Disinvestment not a forgotten word in 2009

Disinvestment not a forgotten word in 2009

2009 saw the government relaxing a rule to pump proceeds from disinvestment directly for social schemes mainly to reduce fiscal deficit. Free from the bickering of the Left parties, the UPA-, II came out with clear-cut policy on disinvestment, asking all profitable listed PSUs to have minimum public holding of 10 per cent and all profitable unlisted PSUs to hit the capital markets. This makes around 60 PSUs eligible for disinvestment. While, unlisted and profitable CPSUs include big names like BSNL and Coal India among others.

In October, the Cabinet approved disinvestment in two state-run power utilities — NTPC and Satluj Jal Vidyut Nigam. Besides, the government has also cleared 20 per cent follow-on offer of Rural Electrification Corporation that is expected to fetch about Rs 3,300 crore at the ruling market prices. These three power PSUs are expected to be listed between January and March 2010. The government has also given the nod for divesting an additional 8.38 per cent stake in iron ore producer NMDC while a share sale proposal in PSU steel maker SAIL will be taken to the Cabinet by mid-January next year. However, the real test of the UPA Government will come at the time of disinvestment of wholly owned state-run company Coal India, since it is headquartered in Kolkata and Trinamool Congress may not support the move.

Only time will tell this, but one can easily guess that if the disinvestment of CIL is not done in 2010, opposition against it will be much more aggressive in the next couple of years since West Bengal is scheduled to go to polls in 2011. In the year 2009, public sector hydro power generator NHPC and Oil India got listed on stock exchanges, raising Rs 6,000 crore and over Rs 2,600 crore respectively. Whatever doubts remain on disinvestment front like issue pricing and disinvestment of CIL, credit must be given to the UPA government for making it pretty clear in the beginning itself that it will not divest its equity below 51 per cent. In fact, Finance Minister Pranab Mukherjee said the government does not seek to divest more than 10 per cent in state-run firms for now. A government official said the disinvestment department is in talks with administrative ministries of the 60 CPSUs.

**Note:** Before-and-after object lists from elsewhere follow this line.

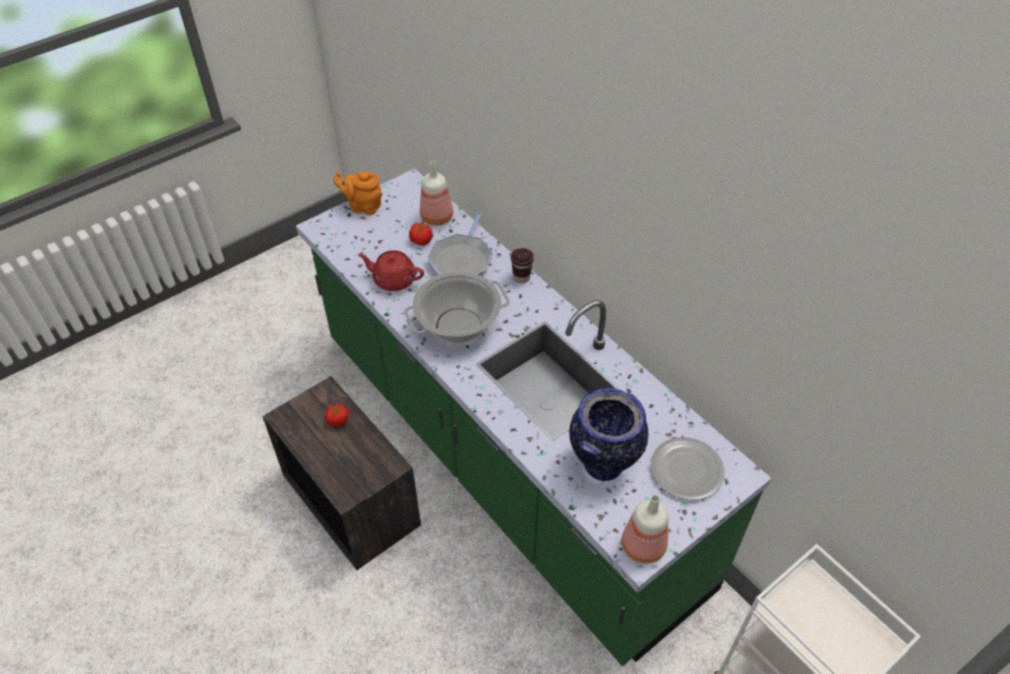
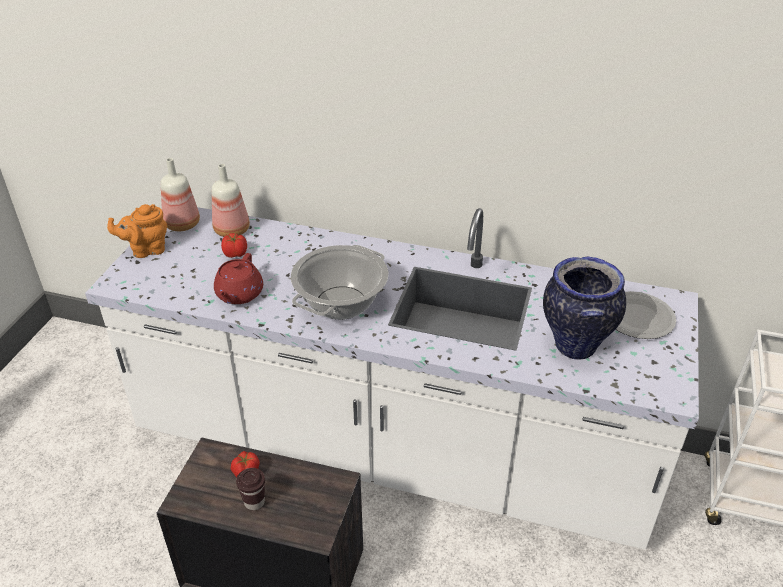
camera: 35 degrees left, 10 degrees down
green counter [296,169,771,666] -> white counter [85,207,699,550]
red teapot [358,250,424,291] -> red teapot turned 60 degrees counterclockwise [214,253,263,304]
frying pan [427,211,493,276] -> none
brown cup [511,248,534,283] -> brown cup moved to [236,468,265,510]
bottle [622,495,668,564] -> bottle moved to [161,158,200,231]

“We are in interaction with the Ministry of Steel for SAIL, we are in interaction with communications ministry on BSNL..We are in interaction on a large number of these 60 companies with their administrative ministries. We are in interaction with them but it does not mean that we are close to divesting them,” he said.

Recently, the Finance Ministry asked 32 nodal ministries to identify state-run firms where the government stake could be sold and asked them to reply by the end of this month. The government has also changed the criteria of using the proceeds of disinvestment for three years. The proceeds for three years would go to National Investment Fund (NIF) and will be available in full for investment as capital expenditure in social sector schemes. Disinvestment of some of unlisted 50 PSUs would not only make them accountable, but would also give them and the government much-needed resources which will now be used for social welfare schemes for three years.